Refleksi atas kebutuhan peradilan yang otonom ditulis oleh Daniel S. Lev dalam esai “Gerakan Sosial, Konstitusionalisme dan Hak Asasi.”
Lev menuliskan bahwa tuntutan akan adanya badan peradilan yang bebas merupakan respons atas kenyataan bahwa peradilan Indonesia dibatasi secara politik.
Menurut Lev, adanya kenyataan bahwa hakim-hakim merupakan pegawai negeri sehingga sebagaimana pegawai negeri lainnya seolah dibebani tanggung jawab untuk melaksanakan kehendak pemerintah. Peradilan yang otonom akan lebih tanggap pada persoalan masyarakat karena cenderung tidak akan korup karena tidak tergantung pada perlindungan politik kekuasaan lain.
Signifikansi dari otonomnya kekuasaan peradilan ini, juga terletak pada gagasan bahwa hukum merupakan alat untuk membatasi kekuasaan eksekutif dan perlu adanya pengawasan kelembagaan.

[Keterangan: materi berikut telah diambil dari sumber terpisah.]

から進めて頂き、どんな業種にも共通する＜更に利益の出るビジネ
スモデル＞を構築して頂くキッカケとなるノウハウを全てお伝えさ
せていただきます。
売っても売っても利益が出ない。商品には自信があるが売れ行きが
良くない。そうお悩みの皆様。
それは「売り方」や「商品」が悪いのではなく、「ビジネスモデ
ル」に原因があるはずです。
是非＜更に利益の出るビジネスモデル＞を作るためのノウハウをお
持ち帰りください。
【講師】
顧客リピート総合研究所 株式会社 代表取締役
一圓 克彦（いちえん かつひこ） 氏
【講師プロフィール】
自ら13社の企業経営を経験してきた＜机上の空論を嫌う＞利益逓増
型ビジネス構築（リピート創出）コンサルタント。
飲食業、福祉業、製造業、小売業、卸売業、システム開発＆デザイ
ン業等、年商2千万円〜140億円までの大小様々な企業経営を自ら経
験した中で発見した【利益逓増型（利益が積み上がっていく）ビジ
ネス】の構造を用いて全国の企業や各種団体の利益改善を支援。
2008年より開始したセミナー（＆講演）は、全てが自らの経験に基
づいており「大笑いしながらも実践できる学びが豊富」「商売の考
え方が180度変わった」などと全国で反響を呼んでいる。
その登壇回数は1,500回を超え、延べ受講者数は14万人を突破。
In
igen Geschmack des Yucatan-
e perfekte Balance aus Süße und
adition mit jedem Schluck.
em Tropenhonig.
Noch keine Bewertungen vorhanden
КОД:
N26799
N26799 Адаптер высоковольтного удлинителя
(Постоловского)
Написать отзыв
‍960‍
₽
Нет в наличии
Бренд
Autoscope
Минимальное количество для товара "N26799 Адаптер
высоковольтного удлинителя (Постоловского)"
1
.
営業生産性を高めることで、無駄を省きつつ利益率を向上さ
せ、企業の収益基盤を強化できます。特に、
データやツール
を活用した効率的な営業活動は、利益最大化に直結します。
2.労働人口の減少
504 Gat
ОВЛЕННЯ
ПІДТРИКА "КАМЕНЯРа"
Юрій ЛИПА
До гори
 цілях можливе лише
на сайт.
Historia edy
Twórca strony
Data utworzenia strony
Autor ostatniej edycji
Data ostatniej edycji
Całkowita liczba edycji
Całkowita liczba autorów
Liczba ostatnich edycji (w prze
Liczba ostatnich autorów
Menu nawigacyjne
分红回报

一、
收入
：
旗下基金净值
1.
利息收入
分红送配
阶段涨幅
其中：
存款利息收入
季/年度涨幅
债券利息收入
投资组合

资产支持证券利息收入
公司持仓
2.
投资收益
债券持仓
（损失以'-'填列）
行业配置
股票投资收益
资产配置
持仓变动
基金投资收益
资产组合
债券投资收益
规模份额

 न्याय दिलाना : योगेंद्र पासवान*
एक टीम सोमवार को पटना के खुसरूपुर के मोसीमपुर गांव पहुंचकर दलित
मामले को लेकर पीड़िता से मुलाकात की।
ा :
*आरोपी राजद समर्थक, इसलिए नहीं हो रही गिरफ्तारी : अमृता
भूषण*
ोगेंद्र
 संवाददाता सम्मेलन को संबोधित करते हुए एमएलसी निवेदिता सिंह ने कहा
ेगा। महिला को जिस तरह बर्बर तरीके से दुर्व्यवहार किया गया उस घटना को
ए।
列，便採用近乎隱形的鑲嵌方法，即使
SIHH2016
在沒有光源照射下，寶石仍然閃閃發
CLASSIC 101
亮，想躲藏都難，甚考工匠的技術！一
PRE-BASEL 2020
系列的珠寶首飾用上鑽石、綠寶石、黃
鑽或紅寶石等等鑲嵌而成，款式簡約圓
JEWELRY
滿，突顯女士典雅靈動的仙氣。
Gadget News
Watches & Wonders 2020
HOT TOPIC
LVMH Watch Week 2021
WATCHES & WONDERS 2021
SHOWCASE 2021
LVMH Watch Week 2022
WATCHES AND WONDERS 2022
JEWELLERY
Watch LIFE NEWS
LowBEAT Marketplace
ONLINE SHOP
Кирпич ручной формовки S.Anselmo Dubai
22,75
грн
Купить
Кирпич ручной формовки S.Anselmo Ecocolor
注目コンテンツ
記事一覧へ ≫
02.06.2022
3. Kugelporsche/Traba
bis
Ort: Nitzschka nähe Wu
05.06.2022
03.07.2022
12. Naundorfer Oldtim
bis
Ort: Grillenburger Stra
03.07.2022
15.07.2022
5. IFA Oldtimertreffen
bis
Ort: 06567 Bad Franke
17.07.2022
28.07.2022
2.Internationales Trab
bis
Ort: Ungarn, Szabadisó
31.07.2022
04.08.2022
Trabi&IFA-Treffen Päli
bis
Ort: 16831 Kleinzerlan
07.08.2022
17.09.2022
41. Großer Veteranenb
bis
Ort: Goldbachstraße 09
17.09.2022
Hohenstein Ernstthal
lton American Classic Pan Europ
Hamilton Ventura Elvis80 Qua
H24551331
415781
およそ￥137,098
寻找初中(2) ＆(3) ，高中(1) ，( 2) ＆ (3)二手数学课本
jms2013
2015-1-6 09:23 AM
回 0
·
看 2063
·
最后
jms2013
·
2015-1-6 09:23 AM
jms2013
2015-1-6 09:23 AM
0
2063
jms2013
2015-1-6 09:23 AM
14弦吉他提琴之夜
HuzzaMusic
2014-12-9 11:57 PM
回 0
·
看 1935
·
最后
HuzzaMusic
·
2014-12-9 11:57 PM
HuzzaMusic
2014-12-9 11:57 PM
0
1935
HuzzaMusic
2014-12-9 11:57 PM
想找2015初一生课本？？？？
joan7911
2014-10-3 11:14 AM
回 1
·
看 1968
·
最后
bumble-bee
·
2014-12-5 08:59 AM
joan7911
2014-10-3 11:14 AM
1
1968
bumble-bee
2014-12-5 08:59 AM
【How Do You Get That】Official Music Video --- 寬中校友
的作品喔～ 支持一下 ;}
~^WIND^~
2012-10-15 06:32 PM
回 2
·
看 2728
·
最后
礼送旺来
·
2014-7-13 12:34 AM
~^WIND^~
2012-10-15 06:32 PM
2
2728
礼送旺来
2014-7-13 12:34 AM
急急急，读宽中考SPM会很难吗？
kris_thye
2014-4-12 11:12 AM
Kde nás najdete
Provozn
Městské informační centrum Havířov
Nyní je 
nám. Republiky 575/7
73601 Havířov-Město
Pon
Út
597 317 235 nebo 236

Sebastiaan Pompe menuliskan dalam obituari bahwa Daniel S. Lev adalah salah satu pelopor dalam bidang analisis sosial-politik hukum. Ia termasuk generasi pertama akademisi yang menjembatani kesenjangan tradisional antara ilmu hukum dan ilmu politik.
Ia menerapkan ilmu politik ke dalam bidang hukum, menggunakan relasi kuasa sebagai instrumen untuk menganalisis lembaga hukum dan hukum. Namun pada saat yang sama, Ia mengakui lembaga hukum dan praktisi hukum sebagai aktor yang memiliki otonominya sendiri.
Pendekatan ini khususnya relevan bagi Indonesia dimana setelah tahun 1957, ketika lembaga dan profesi hukum kehilangan otonominya dan hanya menjadi sekedar perpanjangan tangan elit politik.
Daniel S. Lev merupakan Guru Besar Ilmu Politik Universitas Washington, Amerika Serikat.
Ia menyelesaikan Ph.D. di Universitas Cornell dengan disertasi berjudul “the Transition to Guided Democracy” pada 1966. Ia banyak melakukan studi Sejarah tentang masalah hukum dan politik di Indonesia.